### TASK GOAL
Which lines in the listing below contain the string "пиленых"? List each of them in full.

### DATA ENTRIES
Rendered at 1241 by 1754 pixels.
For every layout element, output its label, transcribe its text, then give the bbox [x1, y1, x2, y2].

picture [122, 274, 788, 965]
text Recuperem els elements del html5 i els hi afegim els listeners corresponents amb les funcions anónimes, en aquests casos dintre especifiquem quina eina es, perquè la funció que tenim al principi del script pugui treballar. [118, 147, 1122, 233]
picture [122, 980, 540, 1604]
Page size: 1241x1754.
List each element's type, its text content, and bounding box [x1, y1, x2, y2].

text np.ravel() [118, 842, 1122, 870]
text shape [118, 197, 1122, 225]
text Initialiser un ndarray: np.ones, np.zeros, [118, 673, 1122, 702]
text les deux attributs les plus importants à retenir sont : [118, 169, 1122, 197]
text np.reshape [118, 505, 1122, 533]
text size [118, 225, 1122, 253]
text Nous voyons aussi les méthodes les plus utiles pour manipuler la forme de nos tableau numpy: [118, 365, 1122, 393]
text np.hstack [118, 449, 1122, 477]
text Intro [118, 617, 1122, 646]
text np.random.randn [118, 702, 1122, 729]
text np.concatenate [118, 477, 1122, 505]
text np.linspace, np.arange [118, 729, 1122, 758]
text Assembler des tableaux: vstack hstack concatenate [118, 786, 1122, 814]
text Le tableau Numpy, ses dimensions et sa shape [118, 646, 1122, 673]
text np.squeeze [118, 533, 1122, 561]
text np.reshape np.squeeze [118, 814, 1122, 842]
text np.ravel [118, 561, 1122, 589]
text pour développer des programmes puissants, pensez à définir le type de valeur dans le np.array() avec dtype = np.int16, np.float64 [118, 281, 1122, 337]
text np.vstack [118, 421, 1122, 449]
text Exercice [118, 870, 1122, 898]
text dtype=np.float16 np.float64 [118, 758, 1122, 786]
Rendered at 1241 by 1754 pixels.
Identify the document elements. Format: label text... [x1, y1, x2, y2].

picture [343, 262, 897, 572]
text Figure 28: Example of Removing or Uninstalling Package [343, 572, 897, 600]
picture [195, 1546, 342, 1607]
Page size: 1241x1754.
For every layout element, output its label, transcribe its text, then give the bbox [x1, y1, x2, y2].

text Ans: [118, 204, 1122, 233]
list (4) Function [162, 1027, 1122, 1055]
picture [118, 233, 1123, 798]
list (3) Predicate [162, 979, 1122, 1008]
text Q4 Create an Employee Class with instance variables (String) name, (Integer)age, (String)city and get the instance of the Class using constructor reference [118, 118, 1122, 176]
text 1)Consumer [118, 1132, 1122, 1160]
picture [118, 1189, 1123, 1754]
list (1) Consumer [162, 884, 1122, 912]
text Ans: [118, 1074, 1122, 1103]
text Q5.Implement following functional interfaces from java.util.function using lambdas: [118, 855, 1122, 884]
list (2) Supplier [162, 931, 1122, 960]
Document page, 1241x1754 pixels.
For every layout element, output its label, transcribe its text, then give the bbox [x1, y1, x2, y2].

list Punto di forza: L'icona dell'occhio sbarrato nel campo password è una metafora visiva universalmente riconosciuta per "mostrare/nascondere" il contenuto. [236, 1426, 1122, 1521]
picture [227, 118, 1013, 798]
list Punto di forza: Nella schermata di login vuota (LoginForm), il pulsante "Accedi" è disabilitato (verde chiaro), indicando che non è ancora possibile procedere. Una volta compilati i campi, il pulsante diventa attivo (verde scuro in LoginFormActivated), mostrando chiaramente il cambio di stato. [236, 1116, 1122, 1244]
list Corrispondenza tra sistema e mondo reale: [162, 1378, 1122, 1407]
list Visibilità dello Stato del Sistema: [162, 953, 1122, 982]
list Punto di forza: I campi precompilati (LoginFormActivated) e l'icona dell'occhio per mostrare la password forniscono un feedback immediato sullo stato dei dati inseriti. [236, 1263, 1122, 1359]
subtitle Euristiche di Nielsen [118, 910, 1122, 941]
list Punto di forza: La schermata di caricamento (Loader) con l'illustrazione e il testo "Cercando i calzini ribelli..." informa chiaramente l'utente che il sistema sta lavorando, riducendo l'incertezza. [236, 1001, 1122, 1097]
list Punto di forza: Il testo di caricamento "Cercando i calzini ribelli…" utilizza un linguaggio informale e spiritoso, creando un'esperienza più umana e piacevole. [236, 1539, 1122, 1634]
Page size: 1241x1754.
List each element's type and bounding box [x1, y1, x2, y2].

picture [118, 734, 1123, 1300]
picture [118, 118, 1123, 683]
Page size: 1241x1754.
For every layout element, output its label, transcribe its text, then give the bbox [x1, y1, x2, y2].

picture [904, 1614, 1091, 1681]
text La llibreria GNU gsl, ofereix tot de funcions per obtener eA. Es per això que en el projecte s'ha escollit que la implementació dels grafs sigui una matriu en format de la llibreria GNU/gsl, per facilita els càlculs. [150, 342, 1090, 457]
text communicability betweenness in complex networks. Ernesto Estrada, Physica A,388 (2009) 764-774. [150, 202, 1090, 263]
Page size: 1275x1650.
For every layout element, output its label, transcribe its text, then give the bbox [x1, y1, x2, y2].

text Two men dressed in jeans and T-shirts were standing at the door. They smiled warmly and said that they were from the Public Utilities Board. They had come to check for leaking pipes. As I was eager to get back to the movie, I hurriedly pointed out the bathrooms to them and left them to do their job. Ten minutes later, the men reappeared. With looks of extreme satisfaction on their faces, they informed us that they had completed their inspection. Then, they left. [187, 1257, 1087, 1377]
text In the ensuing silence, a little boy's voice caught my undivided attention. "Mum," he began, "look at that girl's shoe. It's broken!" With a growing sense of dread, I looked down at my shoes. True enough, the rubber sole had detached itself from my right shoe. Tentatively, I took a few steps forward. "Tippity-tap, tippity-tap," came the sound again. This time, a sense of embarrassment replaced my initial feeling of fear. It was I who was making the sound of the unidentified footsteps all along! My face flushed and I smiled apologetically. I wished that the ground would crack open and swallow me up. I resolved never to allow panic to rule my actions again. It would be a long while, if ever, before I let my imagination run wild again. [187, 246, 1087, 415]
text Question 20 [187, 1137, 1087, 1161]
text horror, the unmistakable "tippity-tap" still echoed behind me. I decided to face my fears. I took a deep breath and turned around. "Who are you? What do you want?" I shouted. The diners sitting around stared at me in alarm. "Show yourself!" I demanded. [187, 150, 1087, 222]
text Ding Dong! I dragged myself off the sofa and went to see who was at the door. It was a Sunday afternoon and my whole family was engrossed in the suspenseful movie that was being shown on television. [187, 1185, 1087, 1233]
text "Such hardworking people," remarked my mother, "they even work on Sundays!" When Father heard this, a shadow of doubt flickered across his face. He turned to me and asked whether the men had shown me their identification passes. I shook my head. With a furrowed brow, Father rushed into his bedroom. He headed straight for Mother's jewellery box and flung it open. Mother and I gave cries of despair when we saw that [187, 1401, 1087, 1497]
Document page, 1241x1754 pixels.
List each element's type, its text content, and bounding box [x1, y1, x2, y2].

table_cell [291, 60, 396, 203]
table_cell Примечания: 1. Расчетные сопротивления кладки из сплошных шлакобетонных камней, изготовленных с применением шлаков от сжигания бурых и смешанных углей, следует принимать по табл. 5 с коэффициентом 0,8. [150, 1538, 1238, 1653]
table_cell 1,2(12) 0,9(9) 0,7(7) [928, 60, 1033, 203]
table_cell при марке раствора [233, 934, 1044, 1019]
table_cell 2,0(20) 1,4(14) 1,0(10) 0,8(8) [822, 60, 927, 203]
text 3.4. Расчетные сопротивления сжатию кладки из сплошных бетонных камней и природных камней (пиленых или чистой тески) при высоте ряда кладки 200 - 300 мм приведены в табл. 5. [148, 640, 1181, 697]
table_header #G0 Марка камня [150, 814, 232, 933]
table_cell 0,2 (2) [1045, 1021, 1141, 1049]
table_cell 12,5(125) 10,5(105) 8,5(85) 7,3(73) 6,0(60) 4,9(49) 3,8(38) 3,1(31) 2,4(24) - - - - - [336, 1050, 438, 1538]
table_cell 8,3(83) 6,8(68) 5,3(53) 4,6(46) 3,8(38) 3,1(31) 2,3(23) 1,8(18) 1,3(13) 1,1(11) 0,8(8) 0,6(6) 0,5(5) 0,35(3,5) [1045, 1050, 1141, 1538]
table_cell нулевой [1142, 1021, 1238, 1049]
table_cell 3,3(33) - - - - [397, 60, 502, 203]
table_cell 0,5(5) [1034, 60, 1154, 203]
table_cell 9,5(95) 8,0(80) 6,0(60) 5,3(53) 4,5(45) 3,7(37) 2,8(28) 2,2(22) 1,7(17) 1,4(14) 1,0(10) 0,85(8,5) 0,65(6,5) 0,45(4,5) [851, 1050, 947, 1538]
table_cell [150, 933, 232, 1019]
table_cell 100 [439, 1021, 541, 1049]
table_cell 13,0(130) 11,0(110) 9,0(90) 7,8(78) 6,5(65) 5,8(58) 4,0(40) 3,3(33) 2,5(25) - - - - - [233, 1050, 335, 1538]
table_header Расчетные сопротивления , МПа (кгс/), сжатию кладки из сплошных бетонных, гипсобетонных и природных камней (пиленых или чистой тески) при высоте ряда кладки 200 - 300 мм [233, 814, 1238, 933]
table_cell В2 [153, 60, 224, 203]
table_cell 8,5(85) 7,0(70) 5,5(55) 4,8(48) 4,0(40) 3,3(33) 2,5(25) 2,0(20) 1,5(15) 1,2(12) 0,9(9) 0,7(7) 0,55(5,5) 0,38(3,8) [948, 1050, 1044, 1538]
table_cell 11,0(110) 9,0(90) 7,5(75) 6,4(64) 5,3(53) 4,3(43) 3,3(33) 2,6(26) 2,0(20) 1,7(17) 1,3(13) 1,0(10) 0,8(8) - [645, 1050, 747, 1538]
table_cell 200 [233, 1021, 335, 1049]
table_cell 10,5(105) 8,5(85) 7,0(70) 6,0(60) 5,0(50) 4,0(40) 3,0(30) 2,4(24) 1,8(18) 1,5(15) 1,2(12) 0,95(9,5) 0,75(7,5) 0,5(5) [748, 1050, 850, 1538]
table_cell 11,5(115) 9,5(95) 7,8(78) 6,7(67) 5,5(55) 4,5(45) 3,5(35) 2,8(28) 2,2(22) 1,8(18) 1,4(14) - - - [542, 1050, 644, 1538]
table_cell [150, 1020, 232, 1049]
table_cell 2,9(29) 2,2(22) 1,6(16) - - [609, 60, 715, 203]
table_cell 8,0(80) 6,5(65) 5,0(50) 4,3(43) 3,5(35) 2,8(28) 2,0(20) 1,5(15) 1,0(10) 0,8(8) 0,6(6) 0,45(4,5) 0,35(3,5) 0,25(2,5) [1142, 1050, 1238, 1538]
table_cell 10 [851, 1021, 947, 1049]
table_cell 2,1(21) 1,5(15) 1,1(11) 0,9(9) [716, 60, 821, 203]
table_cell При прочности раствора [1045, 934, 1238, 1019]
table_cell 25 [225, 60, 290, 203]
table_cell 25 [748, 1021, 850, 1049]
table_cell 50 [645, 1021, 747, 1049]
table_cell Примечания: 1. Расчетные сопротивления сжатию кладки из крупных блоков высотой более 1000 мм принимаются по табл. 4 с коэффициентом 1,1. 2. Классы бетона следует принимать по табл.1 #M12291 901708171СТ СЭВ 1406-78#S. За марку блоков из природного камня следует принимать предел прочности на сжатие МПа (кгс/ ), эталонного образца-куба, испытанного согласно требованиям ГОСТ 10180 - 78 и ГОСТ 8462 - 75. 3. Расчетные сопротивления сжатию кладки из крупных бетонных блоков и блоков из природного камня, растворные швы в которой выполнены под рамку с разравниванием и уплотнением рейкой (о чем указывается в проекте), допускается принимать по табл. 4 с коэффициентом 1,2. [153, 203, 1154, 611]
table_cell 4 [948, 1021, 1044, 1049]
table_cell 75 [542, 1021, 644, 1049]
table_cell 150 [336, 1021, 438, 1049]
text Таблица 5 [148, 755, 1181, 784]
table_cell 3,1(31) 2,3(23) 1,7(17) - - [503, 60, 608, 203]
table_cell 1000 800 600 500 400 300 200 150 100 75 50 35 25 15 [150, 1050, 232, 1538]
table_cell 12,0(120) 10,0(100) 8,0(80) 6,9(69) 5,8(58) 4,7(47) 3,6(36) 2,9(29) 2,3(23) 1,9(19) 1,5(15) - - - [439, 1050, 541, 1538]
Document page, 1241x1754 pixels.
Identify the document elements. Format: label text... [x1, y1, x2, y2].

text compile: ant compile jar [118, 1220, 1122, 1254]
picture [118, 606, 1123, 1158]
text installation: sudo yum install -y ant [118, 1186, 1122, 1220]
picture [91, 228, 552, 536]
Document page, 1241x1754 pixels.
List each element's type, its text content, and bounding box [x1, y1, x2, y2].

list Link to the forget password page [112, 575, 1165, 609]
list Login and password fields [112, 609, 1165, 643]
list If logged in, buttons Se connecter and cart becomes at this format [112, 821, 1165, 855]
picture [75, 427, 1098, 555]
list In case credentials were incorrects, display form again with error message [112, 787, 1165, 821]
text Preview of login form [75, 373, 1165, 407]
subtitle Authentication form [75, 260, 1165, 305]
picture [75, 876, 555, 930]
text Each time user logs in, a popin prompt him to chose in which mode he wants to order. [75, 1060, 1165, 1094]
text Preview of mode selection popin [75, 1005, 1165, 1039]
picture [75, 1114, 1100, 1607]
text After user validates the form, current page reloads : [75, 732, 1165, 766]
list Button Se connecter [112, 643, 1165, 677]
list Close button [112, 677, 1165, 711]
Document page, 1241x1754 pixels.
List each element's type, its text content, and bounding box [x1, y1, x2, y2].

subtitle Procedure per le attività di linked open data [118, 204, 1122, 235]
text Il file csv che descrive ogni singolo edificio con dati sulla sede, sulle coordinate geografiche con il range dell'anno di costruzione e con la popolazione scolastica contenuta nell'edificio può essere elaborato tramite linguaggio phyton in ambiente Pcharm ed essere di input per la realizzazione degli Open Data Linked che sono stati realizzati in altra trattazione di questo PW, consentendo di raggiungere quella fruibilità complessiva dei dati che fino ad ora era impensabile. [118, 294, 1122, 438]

### RESULT FOR THIS TASK
text 3.4. Расчетные сопротивления сжатию кладки из сплошных бетонных камней и природных камней (пиленых или чистой тески) при высоте ряда кладки 200 - 300 мм приведены в табл. 5. [148, 640, 1181, 697]
table_header Расчетные сопротивления , МПа (кгс/), сжатию кладки из сплошных бетонных, гипсобетонных и природных камней (пиленых или чистой тески) при высоте ряда кладки 200 - 300 мм [233, 814, 1238, 933]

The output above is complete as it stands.